Using Art in Therapy with Children and Adolescents

by Lauren Feiden, Psy. D.

Art therapy encourages self-expression, self-discovery and emotional growth; for these reasons, it has been used in the treatment of mental health issues for many years. As a form of psychotherapy, art therapy often involves both the creation of art and the discovery of its meaning. Individuals are encouraged to visualize, and then create, the thoughts and emotions that they cannot talk about (Brooke, 2006).

It is often difficult for children and adolescents to verbalize their problems or concerns. The resistance found in children and adolescents to direct discussion of their difficulties and feelings prompted child psychotherapists to seek additional ways to communicate (Schaefer & Cangelosi, 2002). Since children and adolescents are naturally more artistic and creative, art facilitates expression of their emotions and feelings without the use of words. Furthermore, adolescence can be sensitive time which can cause an adolescent to be more aware and concerned their image, especially among their peers. These adolescents often find it difficult to verbalize these feelings (Riley, 2001). “Art therapy can offer a support system to adolescents experiencing anxiety, depression, low self-concept and self-esteem, and academic difficulties.
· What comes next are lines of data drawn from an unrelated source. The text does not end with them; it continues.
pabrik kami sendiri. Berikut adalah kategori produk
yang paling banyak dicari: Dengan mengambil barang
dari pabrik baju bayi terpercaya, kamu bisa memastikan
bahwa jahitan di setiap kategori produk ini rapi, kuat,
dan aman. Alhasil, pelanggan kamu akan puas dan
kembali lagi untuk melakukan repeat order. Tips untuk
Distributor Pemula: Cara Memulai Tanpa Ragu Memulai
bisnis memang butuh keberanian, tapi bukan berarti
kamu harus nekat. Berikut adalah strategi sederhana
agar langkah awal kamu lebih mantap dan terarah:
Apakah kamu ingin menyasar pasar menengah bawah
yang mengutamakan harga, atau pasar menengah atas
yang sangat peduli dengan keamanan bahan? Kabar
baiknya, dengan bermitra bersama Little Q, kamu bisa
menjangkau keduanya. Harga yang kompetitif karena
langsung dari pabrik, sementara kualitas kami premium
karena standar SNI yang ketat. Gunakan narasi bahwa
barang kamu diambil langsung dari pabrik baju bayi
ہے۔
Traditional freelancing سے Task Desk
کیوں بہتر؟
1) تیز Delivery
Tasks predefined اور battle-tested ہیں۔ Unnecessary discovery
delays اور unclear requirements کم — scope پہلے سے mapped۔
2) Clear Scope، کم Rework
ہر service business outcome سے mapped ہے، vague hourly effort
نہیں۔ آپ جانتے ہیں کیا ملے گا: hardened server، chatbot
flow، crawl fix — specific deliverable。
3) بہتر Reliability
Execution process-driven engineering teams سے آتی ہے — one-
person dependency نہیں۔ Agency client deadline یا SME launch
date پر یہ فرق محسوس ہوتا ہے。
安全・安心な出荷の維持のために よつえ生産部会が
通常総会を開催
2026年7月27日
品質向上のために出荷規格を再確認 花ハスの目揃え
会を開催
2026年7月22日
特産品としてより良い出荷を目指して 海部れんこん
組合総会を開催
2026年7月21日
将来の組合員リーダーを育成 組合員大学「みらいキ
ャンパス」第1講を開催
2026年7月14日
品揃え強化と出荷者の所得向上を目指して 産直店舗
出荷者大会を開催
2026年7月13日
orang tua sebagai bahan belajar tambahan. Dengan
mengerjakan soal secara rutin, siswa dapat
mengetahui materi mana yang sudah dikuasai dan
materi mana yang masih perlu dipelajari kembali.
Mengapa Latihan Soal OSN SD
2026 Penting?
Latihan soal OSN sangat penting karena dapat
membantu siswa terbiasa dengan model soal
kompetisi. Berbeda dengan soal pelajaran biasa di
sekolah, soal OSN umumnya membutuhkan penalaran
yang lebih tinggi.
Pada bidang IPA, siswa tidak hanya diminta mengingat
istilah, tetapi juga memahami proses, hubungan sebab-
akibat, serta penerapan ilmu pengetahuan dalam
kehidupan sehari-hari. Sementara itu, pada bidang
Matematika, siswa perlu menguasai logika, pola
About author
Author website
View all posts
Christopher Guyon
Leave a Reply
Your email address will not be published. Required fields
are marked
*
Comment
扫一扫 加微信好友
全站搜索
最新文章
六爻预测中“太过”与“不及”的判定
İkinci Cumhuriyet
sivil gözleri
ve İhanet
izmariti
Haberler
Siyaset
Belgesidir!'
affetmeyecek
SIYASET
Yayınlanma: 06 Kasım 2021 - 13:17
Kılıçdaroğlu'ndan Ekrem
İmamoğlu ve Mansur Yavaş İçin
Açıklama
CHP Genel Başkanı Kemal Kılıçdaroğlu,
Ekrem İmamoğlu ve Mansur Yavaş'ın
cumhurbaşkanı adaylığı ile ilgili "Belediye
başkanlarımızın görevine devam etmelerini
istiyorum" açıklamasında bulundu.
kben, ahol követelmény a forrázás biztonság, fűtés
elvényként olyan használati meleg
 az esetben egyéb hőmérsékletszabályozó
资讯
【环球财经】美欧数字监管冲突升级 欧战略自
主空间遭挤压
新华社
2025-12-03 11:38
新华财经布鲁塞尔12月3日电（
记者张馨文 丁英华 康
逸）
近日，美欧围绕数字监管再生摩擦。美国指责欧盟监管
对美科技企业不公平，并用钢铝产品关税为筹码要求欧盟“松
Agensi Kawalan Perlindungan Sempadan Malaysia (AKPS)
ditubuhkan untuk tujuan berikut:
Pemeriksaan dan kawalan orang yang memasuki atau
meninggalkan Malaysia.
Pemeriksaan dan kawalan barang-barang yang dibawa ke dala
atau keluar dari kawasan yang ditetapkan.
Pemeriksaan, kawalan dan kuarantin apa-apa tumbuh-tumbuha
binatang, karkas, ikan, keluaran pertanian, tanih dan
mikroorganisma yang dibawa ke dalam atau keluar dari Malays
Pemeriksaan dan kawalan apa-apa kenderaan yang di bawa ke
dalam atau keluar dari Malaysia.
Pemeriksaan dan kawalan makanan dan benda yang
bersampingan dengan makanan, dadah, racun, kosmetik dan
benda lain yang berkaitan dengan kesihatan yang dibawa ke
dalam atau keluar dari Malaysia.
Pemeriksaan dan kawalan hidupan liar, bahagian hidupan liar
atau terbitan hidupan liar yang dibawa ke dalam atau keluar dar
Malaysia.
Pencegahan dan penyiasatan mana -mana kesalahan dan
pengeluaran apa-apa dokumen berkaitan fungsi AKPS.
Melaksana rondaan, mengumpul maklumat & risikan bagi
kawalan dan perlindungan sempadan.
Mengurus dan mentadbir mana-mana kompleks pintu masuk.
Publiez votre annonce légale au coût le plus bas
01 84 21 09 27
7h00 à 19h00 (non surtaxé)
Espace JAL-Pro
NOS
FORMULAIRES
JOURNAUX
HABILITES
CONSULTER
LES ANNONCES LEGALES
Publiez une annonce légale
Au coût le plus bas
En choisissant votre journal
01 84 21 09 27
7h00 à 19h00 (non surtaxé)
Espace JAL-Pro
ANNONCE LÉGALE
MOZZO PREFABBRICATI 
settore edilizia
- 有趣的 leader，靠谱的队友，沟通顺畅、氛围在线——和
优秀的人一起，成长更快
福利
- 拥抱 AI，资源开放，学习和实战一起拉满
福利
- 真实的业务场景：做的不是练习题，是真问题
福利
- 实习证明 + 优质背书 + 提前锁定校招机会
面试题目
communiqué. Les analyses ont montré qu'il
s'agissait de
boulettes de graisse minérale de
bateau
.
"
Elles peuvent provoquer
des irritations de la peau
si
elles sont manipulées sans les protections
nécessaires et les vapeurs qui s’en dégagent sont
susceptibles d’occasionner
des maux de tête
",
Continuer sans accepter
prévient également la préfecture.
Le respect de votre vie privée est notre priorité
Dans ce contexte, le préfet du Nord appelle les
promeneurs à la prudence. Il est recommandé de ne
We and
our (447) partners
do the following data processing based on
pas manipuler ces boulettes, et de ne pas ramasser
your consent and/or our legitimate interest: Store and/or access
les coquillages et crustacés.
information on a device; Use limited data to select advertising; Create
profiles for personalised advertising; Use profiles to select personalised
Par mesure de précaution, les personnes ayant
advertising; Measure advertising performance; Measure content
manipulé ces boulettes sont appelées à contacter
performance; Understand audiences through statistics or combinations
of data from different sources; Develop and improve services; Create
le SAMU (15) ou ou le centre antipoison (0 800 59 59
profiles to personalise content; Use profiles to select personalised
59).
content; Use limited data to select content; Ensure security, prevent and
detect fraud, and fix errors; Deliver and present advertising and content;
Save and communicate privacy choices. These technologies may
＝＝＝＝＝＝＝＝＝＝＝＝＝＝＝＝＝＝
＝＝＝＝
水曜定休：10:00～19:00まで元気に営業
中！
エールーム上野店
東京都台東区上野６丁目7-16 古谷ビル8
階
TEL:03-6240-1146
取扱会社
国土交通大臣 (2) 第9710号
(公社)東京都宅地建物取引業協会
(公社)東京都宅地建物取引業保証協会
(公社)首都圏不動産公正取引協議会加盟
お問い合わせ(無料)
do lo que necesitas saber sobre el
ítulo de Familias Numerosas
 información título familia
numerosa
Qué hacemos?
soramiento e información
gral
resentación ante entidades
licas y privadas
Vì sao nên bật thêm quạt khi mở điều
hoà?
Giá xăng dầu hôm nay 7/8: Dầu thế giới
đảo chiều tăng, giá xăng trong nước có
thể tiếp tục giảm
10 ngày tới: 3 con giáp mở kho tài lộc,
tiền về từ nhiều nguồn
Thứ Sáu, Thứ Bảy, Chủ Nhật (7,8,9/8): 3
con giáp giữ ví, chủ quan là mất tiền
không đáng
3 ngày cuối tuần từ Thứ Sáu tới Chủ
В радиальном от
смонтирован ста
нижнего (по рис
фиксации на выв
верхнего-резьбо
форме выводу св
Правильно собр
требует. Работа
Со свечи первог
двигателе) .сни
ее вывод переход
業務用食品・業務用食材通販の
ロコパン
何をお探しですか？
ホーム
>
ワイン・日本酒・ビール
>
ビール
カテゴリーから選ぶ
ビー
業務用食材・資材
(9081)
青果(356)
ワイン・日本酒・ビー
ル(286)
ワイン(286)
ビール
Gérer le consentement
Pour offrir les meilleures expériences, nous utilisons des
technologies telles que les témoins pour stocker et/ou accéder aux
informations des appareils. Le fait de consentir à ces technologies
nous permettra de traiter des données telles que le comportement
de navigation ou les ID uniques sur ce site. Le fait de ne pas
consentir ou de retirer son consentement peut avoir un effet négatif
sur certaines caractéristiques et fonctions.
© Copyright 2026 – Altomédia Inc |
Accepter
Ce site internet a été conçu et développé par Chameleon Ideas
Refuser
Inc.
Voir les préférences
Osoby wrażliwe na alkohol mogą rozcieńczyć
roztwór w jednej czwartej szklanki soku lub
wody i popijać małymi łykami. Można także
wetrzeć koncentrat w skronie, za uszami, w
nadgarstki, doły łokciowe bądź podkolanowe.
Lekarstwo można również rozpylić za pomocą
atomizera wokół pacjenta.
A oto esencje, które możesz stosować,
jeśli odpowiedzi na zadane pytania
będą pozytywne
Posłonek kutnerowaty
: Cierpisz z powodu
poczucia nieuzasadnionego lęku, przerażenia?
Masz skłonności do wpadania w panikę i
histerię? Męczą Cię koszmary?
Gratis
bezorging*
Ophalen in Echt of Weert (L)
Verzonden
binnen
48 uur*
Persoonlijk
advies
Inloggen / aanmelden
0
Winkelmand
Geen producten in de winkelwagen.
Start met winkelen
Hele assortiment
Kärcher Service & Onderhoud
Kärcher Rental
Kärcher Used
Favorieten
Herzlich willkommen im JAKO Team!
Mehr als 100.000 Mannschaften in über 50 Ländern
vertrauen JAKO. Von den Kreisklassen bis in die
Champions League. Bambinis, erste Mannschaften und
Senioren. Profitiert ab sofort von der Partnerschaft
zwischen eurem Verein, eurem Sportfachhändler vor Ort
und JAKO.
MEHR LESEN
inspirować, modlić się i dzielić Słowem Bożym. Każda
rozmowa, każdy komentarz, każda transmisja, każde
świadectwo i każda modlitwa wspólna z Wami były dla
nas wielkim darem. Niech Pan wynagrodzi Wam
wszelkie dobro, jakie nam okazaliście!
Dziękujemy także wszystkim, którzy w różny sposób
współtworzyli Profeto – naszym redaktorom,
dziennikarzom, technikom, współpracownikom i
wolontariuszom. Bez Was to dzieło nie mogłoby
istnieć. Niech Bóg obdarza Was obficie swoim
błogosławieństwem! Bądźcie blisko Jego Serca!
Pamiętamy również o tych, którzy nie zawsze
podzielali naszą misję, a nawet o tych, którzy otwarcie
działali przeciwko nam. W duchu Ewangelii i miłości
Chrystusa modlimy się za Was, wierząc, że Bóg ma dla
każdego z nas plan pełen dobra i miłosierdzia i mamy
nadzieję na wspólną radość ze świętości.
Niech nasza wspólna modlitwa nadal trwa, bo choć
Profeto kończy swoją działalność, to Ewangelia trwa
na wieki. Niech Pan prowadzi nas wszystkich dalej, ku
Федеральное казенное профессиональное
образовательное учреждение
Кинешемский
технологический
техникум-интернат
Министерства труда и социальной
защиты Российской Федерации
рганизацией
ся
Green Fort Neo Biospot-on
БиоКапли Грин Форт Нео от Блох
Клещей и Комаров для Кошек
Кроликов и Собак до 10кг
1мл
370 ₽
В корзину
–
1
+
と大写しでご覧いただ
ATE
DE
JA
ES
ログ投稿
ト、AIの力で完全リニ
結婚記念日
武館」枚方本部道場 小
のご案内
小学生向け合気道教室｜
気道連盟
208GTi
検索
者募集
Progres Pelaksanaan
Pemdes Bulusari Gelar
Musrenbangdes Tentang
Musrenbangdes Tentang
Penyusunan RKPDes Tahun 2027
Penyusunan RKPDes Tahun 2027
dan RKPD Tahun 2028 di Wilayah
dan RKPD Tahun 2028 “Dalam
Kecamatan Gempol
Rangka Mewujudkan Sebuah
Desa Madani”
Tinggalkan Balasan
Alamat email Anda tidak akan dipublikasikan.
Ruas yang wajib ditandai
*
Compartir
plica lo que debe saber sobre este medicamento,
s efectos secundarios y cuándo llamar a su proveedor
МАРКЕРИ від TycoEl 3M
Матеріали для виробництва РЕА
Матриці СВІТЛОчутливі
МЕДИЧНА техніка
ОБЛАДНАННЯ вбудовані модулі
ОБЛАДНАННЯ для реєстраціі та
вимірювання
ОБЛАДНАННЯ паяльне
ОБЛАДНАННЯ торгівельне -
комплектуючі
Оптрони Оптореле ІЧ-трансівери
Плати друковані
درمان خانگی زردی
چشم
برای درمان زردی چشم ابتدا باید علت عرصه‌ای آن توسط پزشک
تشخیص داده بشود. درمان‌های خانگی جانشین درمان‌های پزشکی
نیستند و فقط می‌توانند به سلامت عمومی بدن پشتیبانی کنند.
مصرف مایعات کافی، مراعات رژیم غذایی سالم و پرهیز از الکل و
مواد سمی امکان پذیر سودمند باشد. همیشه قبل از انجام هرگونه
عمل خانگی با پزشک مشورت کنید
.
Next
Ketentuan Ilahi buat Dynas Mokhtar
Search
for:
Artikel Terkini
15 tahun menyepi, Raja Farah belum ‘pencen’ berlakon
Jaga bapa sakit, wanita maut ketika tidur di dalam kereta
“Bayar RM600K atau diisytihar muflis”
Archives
Art as a language of therapy, combined with verbal dialogue, uses all our capacities to find a more successful resolution to our difficulties” (Riley, 2001, p.54)”.  Using art in therapy can offer a nonthreatening way for teens and children to express their inner feelings (Riley, 2001).

Integrating art in therapy offers children and adolescents a more viable solution for communication than simply verbalizing their feelings. With the use of art, children and adolescents can help bring suppressed emotions to the surface (art therapy blog).

Benefits of using art in therapy:

  • Can be used as a means of nonverbal communication
  • Used for self-expression and self-exploration
  • Increases awareness of feelings
  • Can help release feelings
  • Facilitates emotional development
  • Non threatening therapeutic modality
  • Fosters creativity
  • In a group setting, everyone can engage in the activity, it can increase peer socialization and increases feelings of connectedness

Art in therapy can be useful for, but not limited to, the following:

  • Anxiety
  • Depression
  • Grief and loss
  • School and learning related issues
  • Social anxiety/shyness
  • Low Self-esteem and self-concept
  • Identity confusion/difficulties
  • Trauma
  • Stress


Brooke, S.L. (2006). Creative arts therapies manual. Charles C. Thomas, Il.

Liebmann, M. (2004). Art therapy for groups, 2nd Edition.  Brunner-Routledge, NY,

Riley, S. (2001). Art therapy with adolescents. Western Journal of Medicine, 175(1), 54-57.

Schaefer, C.E. & Cangelosi, D.M. (2002). Play therapy techniques, 2nd Edition. Jason Aronson Inc, NJ.